▸ **TASK DETAILS**: Write out the passage on the SMO gene and tibial hemimelia below word for word, in full.

▸ **SELECTED TEXT**:
Smoothed (SMO) gene, located at 7q32.1, is evolutionarily conserved among mammals and encodes a G protein-coupled receptor that interacts with the patched protein, a receptor for Hh proteins [5]. Previous studies have indicated that the SMO gene plays important roles in tumorigenesis via sonic hedgehog (Shh) signaling [6]. Here, we report a case manifested with right tibial hemimelia harboring the 443 A > G and 536 C > T mutations in SMO. To our knowledge, this is the first case report of tibial hemimelia associated with SMO mutation. We present the following case in accordance with the CARE reporting checklist.

▸ **DATA EXCERPTS**:
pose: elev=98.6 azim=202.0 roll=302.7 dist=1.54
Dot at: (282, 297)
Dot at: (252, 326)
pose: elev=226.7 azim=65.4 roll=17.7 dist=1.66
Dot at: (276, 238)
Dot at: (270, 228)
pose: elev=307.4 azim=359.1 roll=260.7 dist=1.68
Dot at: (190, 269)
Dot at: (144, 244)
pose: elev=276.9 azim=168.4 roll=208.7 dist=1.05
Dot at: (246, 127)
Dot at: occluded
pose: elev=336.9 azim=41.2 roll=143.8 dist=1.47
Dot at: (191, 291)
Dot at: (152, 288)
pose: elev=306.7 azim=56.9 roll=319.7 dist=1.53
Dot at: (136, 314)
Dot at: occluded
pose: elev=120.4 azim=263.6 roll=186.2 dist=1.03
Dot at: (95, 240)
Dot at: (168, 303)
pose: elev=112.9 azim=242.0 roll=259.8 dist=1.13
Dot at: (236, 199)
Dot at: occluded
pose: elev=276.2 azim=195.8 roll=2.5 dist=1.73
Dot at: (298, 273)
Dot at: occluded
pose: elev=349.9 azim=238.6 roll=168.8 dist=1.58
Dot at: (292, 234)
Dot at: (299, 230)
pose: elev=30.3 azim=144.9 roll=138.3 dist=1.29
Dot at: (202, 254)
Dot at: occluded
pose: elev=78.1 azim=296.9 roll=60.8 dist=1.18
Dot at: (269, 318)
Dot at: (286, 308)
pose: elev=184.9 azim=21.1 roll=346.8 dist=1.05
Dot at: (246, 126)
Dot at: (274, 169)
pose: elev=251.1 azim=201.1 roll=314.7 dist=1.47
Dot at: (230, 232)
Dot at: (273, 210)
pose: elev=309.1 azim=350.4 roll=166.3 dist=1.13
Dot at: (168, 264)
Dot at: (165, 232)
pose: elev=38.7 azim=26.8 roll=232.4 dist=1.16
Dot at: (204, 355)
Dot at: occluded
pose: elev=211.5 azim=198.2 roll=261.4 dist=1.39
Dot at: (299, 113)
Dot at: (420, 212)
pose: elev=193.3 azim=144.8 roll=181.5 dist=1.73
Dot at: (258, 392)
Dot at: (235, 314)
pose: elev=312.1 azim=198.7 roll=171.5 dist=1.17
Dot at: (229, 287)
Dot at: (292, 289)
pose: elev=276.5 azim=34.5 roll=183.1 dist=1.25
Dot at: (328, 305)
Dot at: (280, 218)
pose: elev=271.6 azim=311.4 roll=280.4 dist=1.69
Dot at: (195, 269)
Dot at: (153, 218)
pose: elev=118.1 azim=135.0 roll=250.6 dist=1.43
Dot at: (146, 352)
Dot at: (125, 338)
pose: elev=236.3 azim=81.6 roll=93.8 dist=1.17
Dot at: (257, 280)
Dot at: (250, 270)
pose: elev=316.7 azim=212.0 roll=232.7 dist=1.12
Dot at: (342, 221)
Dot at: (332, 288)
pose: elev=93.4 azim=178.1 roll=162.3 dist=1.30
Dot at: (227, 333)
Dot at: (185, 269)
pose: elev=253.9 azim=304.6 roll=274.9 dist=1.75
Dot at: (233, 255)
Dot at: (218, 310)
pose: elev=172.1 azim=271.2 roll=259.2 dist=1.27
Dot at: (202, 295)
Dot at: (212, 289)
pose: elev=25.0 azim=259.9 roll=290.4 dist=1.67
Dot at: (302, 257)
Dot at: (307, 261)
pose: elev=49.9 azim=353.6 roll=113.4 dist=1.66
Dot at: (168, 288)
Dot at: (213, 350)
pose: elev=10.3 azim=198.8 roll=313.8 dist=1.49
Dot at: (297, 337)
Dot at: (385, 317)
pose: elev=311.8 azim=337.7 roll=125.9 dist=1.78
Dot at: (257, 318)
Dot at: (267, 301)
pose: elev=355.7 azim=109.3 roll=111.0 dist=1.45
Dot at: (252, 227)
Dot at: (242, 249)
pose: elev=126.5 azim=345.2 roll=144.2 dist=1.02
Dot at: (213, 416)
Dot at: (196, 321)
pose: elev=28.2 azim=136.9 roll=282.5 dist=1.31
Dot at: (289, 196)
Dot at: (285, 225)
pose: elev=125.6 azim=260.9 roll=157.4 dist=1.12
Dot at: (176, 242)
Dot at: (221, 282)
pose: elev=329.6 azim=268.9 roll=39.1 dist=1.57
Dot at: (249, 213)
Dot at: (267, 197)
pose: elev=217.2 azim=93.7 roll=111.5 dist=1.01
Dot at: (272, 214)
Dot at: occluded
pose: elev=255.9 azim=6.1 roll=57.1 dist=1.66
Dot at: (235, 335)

▸ **YOUR RESPONSE**:
Smoothed (SMO) gene, located at 7q32.1, is evolutionarily conserved among mammals and encodes a G protein-coupled receptor that interacts with the patched protein, a receptor for Hh proteins [5]. Previous studies have indicated that the SMO gene plays important roles in tumorigenesis via sonic hedgehog (Shh) signaling [6]. Here, we report a case manifested with right tibial hemimelia harboring the 443 A > G and 536 C > T mutations in SMO. To our knowledge, this is the first case report of tibial hemimelia associated with SMO mutation. We present the following case in accordance with the CARE reporting checklist.